ACTION ITEM | Reproduce all of the lines below with each "West Coast" changed to "East Coast" and nothing else altered. Leave the pictures out.

EXTRACTED ENTRIES |
+--

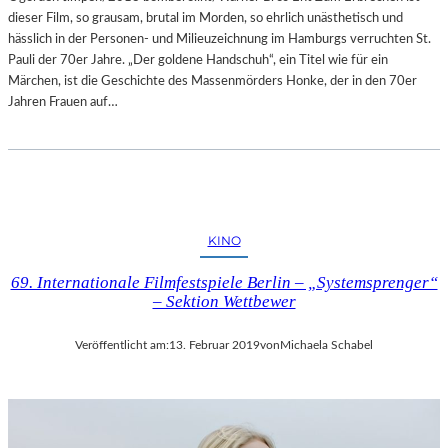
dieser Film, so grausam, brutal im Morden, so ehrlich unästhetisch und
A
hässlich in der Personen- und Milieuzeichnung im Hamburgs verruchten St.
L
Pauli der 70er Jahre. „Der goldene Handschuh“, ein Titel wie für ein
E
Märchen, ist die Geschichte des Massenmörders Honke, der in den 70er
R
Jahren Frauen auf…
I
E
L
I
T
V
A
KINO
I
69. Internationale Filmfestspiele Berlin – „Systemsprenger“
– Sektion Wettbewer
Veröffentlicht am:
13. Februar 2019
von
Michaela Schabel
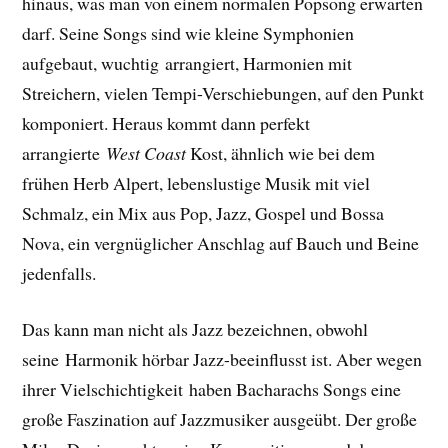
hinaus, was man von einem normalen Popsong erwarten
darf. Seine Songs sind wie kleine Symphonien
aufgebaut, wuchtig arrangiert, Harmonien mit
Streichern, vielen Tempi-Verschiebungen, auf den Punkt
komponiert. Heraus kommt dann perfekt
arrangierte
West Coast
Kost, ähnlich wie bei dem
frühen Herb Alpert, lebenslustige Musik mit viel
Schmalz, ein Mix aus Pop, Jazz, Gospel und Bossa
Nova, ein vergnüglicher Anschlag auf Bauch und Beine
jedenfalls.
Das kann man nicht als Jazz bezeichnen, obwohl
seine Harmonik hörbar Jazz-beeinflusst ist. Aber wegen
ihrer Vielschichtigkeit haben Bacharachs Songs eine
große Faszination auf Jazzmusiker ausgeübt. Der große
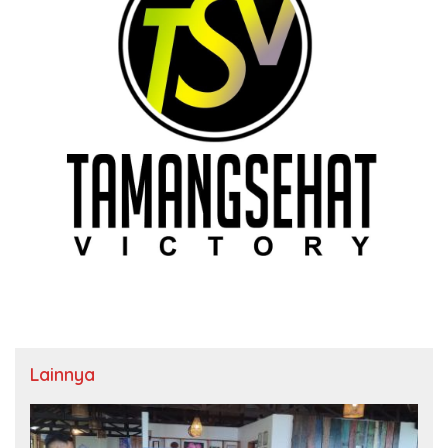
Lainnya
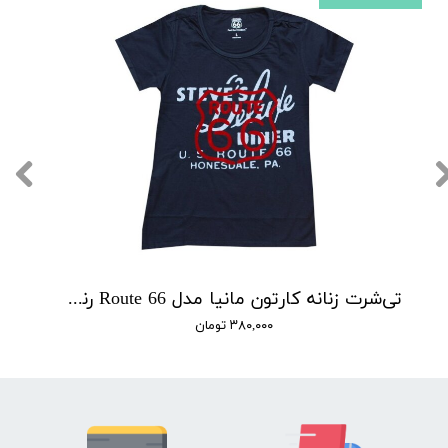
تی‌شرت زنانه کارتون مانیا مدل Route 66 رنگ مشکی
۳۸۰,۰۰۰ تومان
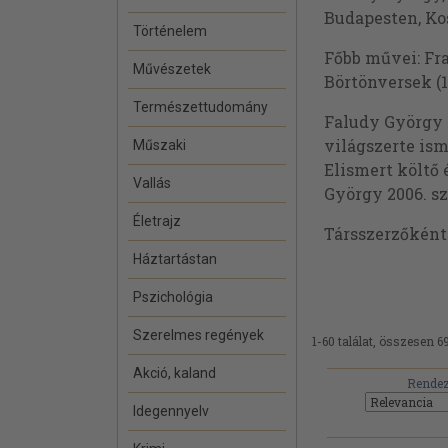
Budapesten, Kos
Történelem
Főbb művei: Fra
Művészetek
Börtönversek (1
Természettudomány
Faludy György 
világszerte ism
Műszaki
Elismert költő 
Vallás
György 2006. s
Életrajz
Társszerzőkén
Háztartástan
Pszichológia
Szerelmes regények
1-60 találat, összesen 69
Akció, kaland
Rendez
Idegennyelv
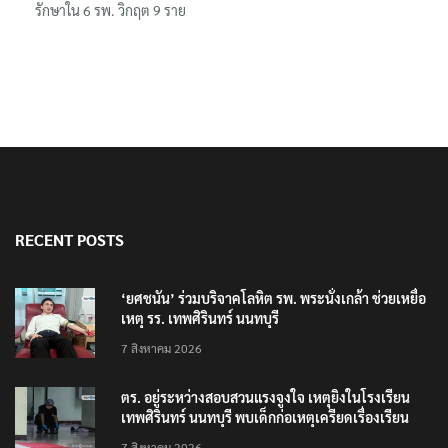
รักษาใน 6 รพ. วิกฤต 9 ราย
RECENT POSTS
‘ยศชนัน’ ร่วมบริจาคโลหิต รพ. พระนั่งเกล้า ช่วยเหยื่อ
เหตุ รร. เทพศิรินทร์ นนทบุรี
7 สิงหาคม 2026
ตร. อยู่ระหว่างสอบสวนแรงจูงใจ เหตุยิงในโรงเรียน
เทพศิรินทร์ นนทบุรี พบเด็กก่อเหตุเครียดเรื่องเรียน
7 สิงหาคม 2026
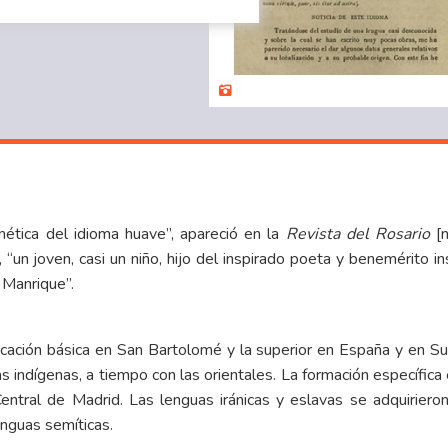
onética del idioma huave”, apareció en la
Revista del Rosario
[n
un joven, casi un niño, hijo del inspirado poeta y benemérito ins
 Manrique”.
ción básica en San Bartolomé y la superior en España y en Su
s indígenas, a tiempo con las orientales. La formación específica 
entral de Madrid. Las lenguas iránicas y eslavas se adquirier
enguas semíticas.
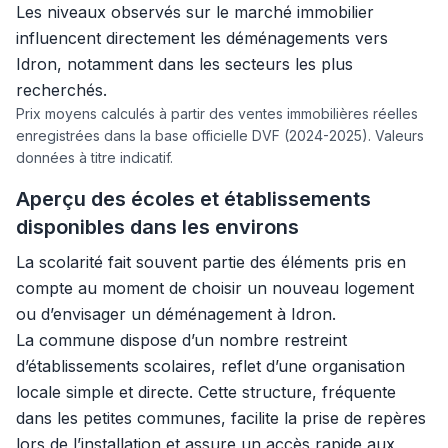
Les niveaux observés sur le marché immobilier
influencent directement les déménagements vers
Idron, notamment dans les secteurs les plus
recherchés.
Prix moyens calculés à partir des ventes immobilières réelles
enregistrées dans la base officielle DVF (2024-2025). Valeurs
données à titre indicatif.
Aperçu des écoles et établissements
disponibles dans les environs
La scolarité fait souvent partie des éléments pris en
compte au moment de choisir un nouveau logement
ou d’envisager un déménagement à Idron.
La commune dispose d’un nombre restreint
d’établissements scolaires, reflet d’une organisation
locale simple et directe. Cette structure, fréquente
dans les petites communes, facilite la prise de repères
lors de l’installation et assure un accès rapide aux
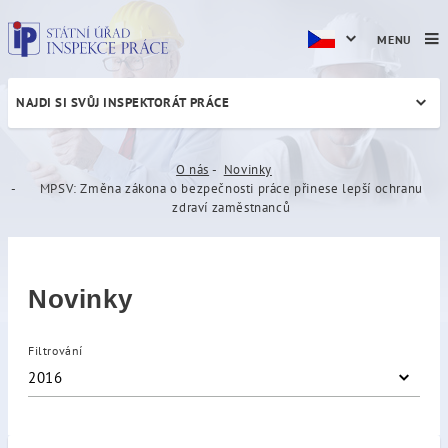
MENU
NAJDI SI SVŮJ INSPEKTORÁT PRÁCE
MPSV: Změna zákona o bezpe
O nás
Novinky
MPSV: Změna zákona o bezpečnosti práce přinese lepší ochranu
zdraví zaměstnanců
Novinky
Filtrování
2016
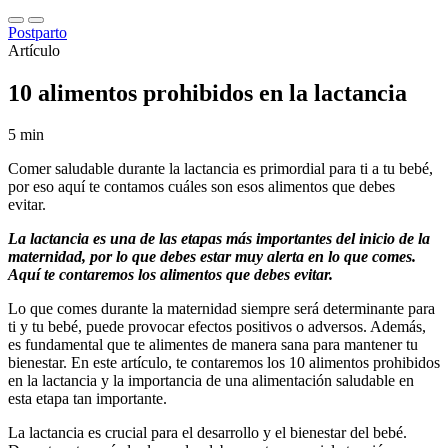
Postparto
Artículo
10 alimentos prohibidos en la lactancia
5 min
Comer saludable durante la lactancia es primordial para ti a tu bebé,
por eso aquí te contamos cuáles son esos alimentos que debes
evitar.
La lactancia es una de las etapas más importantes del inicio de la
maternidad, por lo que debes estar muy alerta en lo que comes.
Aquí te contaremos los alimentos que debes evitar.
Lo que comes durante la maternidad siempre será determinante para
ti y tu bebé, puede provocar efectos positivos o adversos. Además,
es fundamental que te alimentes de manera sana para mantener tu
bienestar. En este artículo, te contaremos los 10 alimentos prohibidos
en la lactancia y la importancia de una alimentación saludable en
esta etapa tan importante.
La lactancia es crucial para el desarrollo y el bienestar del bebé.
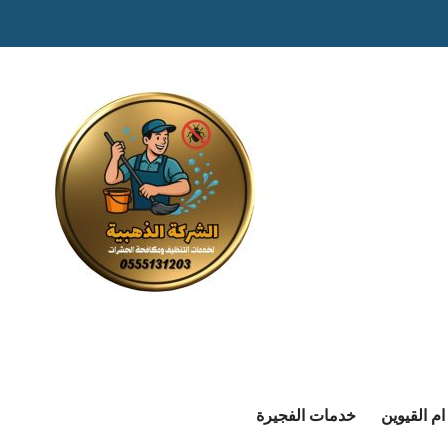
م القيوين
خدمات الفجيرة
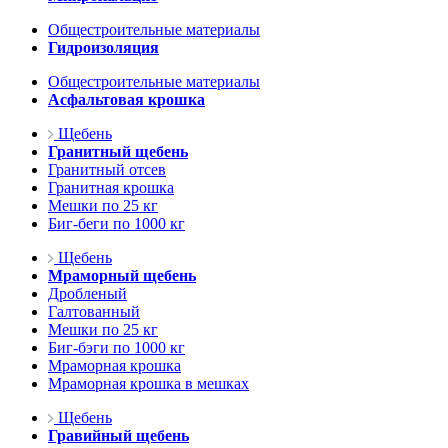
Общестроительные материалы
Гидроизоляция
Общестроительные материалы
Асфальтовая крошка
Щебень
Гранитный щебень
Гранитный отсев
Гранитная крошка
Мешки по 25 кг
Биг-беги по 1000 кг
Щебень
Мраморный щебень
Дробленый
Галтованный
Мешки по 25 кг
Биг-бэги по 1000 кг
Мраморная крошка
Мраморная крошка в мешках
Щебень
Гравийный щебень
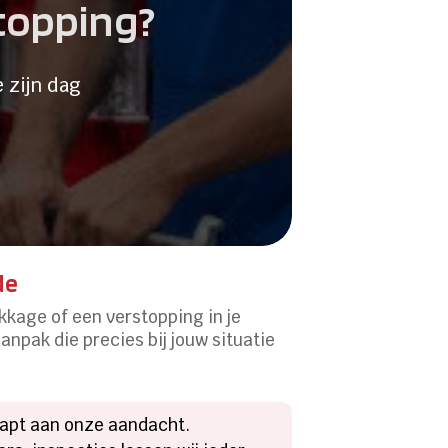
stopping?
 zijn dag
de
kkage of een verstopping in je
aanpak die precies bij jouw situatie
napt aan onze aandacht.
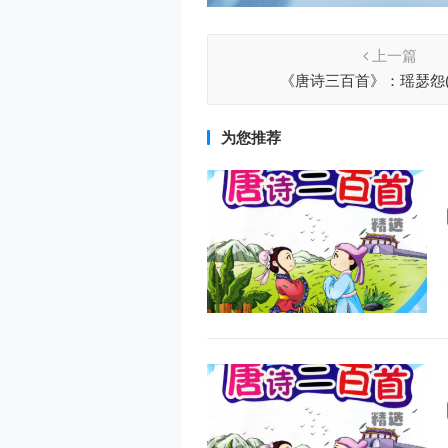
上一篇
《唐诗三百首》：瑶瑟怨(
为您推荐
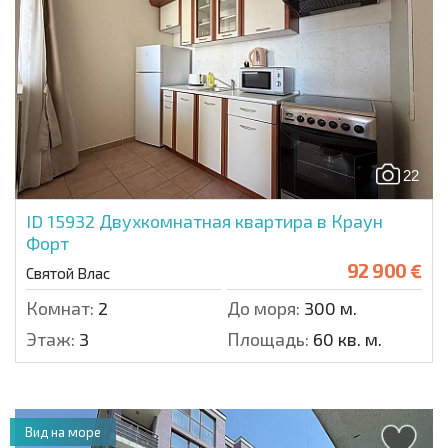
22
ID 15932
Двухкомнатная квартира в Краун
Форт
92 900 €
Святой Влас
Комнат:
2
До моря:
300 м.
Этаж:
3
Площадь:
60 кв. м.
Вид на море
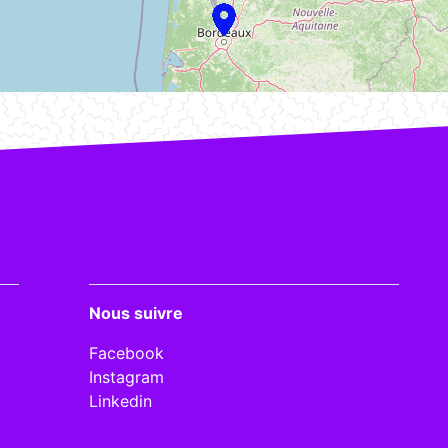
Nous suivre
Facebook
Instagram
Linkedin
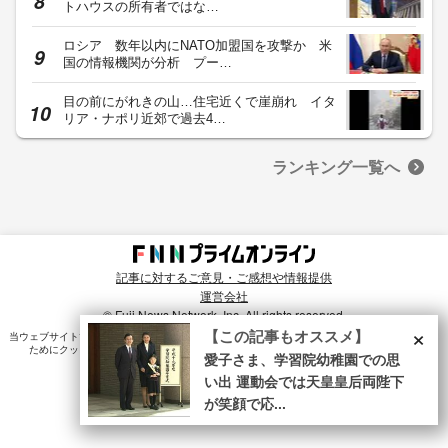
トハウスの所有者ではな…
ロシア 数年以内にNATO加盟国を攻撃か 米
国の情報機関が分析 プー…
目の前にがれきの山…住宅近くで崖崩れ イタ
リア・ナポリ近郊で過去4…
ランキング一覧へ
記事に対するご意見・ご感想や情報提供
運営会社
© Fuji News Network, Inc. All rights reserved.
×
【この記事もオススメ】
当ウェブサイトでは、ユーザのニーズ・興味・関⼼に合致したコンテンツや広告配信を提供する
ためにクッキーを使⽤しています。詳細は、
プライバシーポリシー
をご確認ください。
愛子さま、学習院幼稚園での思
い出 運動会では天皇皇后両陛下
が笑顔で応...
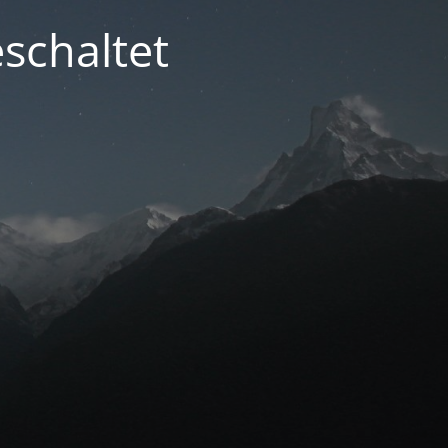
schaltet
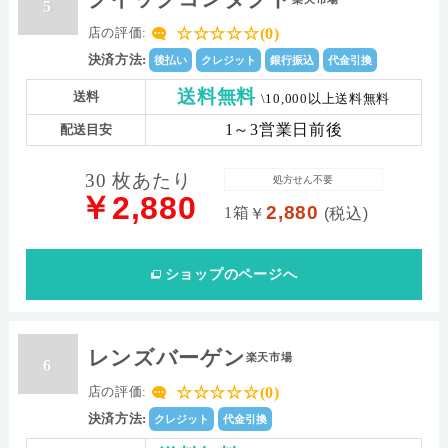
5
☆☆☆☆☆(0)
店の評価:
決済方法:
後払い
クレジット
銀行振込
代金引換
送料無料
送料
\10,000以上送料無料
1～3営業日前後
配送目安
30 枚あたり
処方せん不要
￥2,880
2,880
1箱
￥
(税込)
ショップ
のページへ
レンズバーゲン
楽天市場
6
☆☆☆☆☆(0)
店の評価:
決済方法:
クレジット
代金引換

+--

OUTPUT FOR THIS EXERCISE |
dieser Film, so grausam, brutal im Morden, so ehrlich unästhetisch und
A
hässlich in der Personen- und Milieuzeichnung im Hamburgs verruchten St.
L
Pauli der 70er Jahre. „Der goldene Handschuh“, ein Titel wie für ein
E
Märchen, ist die Geschichte des Massenmörders Honke, der in den 70er
R
Jahren Frauen auf…
I
E
L
I
T
V
A
KINO
I
69. Internationale Filmfestspiele Berlin – „Systemsprenger“
– Sektion Wettbewer
Veröffentlicht am:
13. Februar 2019
von
Michaela Schabel
hinaus, was man von einem normalen Popsong erwarten
darf. Seine Songs sind wie kleine Symphonien
aufgebaut, wuchtig arrangiert, Harmonien mit
Streichern, vielen Tempi-Verschiebungen, auf den Punkt
komponiert. Heraus kommt dann perfekt
arrangierte
East Coast
Kost, ähnlich wie bei dem
frühen Herb Alpert, lebenslustige Musik mit viel
Schmalz, ein Mix aus Pop, Jazz, Gospel und Bossa
Nova, ein vergnüglicher Anschlag auf Bauch und Beine
jedenfalls.
Das kann man nicht als Jazz bezeichnen, obwohl
seine Harmonik hörbar Jazz-beeinflusst ist. Aber wegen
ihrer Vielschichtigkeit haben Bacharachs Songs eine
große Faszination auf Jazzmusiker ausgeübt. Der große
Lainnya
تی‌شرت زنانه کارتون مانیا مدل Route 66 رنگ مشکی
۳۸۰,۰۰۰ تومان
Budapesten, Kos
Történelem
Főbb művei: Fra
Művészetek
Börtönversek (1
Természettudomány
Faludy György 
világszerte ism
Műszaki
Elismert költő 
Vallás
György 2006. s
Életrajz
Társszerzőkén
Háztartástan
Pszichológia
Szerelmes regények
1-60 találat, összesen 69
Akció, kaland
Rendez
Idegennyelv
รักษาใน 6 รพ. วิกฤต 9 ราย
RECENT POSTS
‘ยศชนัน’ ร่วมบริจาคโลหิต รพ. พระนั่งเกล้า ช่วยเหยื่อ
เหตุ รร. เทพศิรินทร์ นนทบุรี
7 สิงหาคม 2026
ตร. อยู่ระหว่างสอบสวนแรงจูงใจ เหตุยิงในโรงเรียน
เทพศิรินทร์ นนทบุรี พบเด็กก่อเหตุเครียดเรื่องเรียน
7 สิงหาคม 2026
onética del idioma huave”, apareció en la
Revista del Rosario
[n
un joven, casi un niño, hijo del inspirado poeta y benemérito ins
 Manrique”.
ción básica en San Bartolomé y la superior en España y en Su
s indígenas, a tiempo con las orientales. La formación específica 
entral de Madrid. Las lenguas iránicas y eslavas se adquirier
enguas semíticas.
Les niveaux observés sur le marché immobilier
influencent directement les déménagements vers
Idron, notamment dans les secteurs les plus
recherchés.
Prix moyens calculés à partir des ventes immobilières réelles
enregistrées dans la base officielle DVF (2024-2025). Valeurs
données à titre indicatif.
Aperçu des écoles et établissements
disponibles dans les environs
La scolarité fait souvent partie des éléments pris en
compte au moment de choisir un nouveau logement
ou d’envisager un déménagement à Idron.
La commune dispose d’un nombre restreint
d’établissements scolaires, reflet d’une organisation
locale simple et directe. Cette structure, fréquente
dans les petites communes, facilite la prise de repères
lors de l’installation et assure un accès rapide aux
MENU
NAJDI SI SVŮJ INSPEKTORÁT PRÁCE
MPSV: Změna zákona o bezpe
O nás
Novinky
MPSV: Změna zákona o bezpečnosti práce přinese lepší ochranu
zdraví zaměstnanců
Novinky
Filtrování
2016
Postparto
Artículo
10 alimentos prohibidos en la lactancia
5 min
Comer saludable durante la lactancia es primordial para ti a tu bebé,
por eso aquí te contamos cuáles son esos alimentos que debes
evitar.
La lactancia es una de las etapas más importantes del inicio de la
maternidad, por lo que debes estar muy alerta en lo que comes.
Aquí te contaremos los alimentos que debes evitar.
Lo que comes durante la maternidad siempre será determinante para
ti y tu bebé, puede provocar efectos positivos o adversos. Además,
es fundamental que te alimentes de manera sana para mantener tu
bienestar. En este artículo, te contaremos los 10 alimentos prohibidos
en la lactancia y la importancia de una alimentación saludable en
esta etapa tan importante.
La lactancia es crucial para el desarrollo y el bienestar del bebé.
م القيوين
خدمات الفجيرة
Общестроительные материалы
Гидроизоляция
Общестроительные материалы
Асфальтовая крошка
Щебень
Гранитный щебень
Гранитный отсев
Гранитная крошка
Мешки по 25 кг
Биг-беги по 1000 кг
Щебень
Мраморный щебень
Дробленый
Галтованный
Мешки по 25 кг
Биг-бэги по 1000 кг
Мраморная крошка
Мраморная крошка в мешках
Щебень
Гравийный щебень
stopping?
 zijn dag
de
kkage of een verstopping in je
aanpak die precies bij jouw situatie
napt aan onze aandacht.
上一篇
《唐诗三百首》：瑶瑟怨(
为您推荐
22
ID 15932
Двухкомнатная квартира в Краун
Форт
92 900 €
Святой Влас
Комнат:
2
До моря:
300 м.
Этаж:
3
Площадь:
60 кв. м.
Вид на море
Nous suivre
Facebook
Instagram
Linkedin
トハウスの所有者ではな…
ロシア 数年以内にNATO加盟国を攻撃か 米
国の情報機関が分析 プー…
目の前にがれきの山…住宅近くで崖崩れ イタ
リア・ナポリ近郊で過去4…
ランキング一覧へ
記事に対するご意見・ご感想や情報提供
運営会社
© Fuji News Network, Inc. All rights reserved.
×
【この記事もオススメ】
当ウェブサイトでは、ユーザのニーズ・興味・関⼼に合致したコンテンツや広告配信を提供する
ためにクッキーを使⽤しています。詳細は、
プライバシーポリシー
をご確認ください。
愛子さま、学習院幼稚園での思
い出 運動会では天皇皇后両陛下
が笑顔で応...
schaltet
5
☆☆☆☆☆(0)
店の評価:
決済方法:
後払い
クレジット
銀行振込
代金引換
送料無料
送料
\10,000以上送料無料
1～3営業日前後
配送目安
30 枚あたり
処方せん不要
￥2,880
2,880
1箱
￥
(税込)
ショップ
のページへ
レンズバーゲン
楽天市場
6
☆☆☆☆☆(0)
店の評価:
決済方法:
クレジット
代金引換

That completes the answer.